Now well into their thirties, many of my former students have kept in touch via social media. Antonio, the praying mantis hatcher (aka “bug boy”), now works as a forensic scientist. Gretchen, who researched the effect of urban sounds on coyotes, is now a zoo keeper at the same zoo where she conducted her research and experiment almost 20 years ago. Lenny, an Intel semi-finalist who launched rockets in a park and built a robot in his bedroom, is a technical staff member at MIT’s Lincoln Laboratory where he provides analysis to the U.S. government to develop and maintain the national Ballistic Missile Defense System. Gina, who studied the genetic and environmental factors involved in forensic psychology, works at Cornell University focusing on chromosomal abnormalities and genetic testing and counseling.
Even the students who did not continue in scientific fields use what they learned in their professions. One student, Kelly, has contacted me several times to inform me that she was learning about institutional review boards and how to record data in graduate courses she was taking for her master's degree in education—something she reminded me I taught her in 10th grade. Jennifer has written to me about how she uses what she learned in our science research program to motivate her math students. She recalled being challenged to do things she did not think she could do and pushing herself to succeed.

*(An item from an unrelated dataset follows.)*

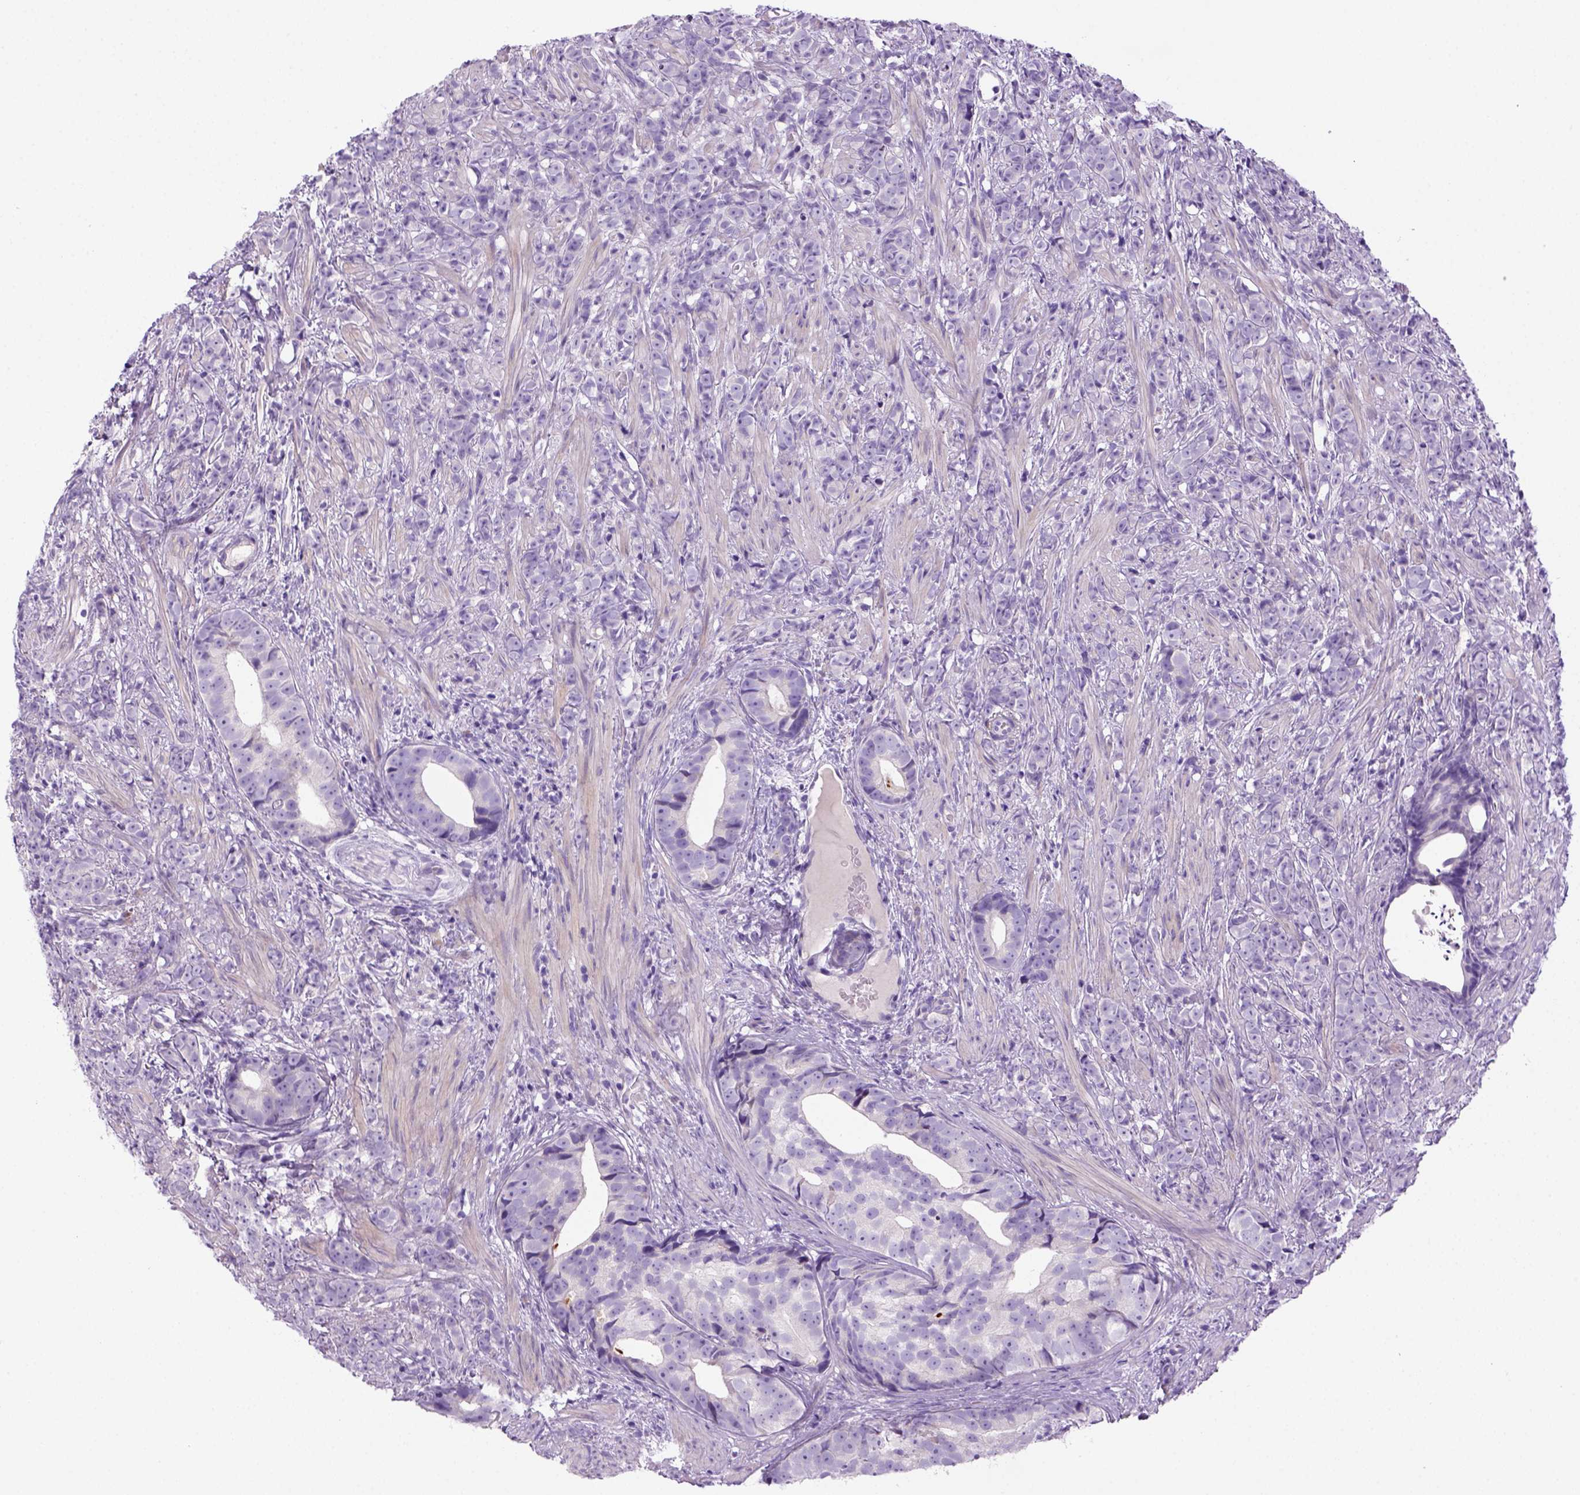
{"staining": {"intensity": "negative", "quantity": "none", "location": "none"}, "tissue": "prostate cancer", "cell_type": "Tumor cells", "image_type": "cancer", "snomed": [{"axis": "morphology", "description": "Adenocarcinoma, High grade"}, {"axis": "topography", "description": "Prostate"}], "caption": "The immunohistochemistry photomicrograph has no significant positivity in tumor cells of prostate cancer (adenocarcinoma (high-grade)) tissue.", "gene": "DNAH11", "patient": {"sex": "male", "age": 81}}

This was a learning experience for me as well. I was in the middle of my career as an educator, but I learned valuable lessons about going beyond delivering a curriculum. I learned how to understand each learner so that I could teach them more than facts. I wanted to teach them not only how to learn, but how each of them learned individually.
As I look toward the end of my career in education, which has spanned over four decades, it’s clear that the crux of my journey lies in the personal relationships I forged with students and the positive impact those relationships may have had on their lives and careers.
It’s also pretty symbolic that as I’m about to retire, education researchers, journalists and politicians are buzzing about personalized learning. I hate to be the bearer of bad news, but it’s not new. It’s what good educators have done for a long time—or at least since the nineties.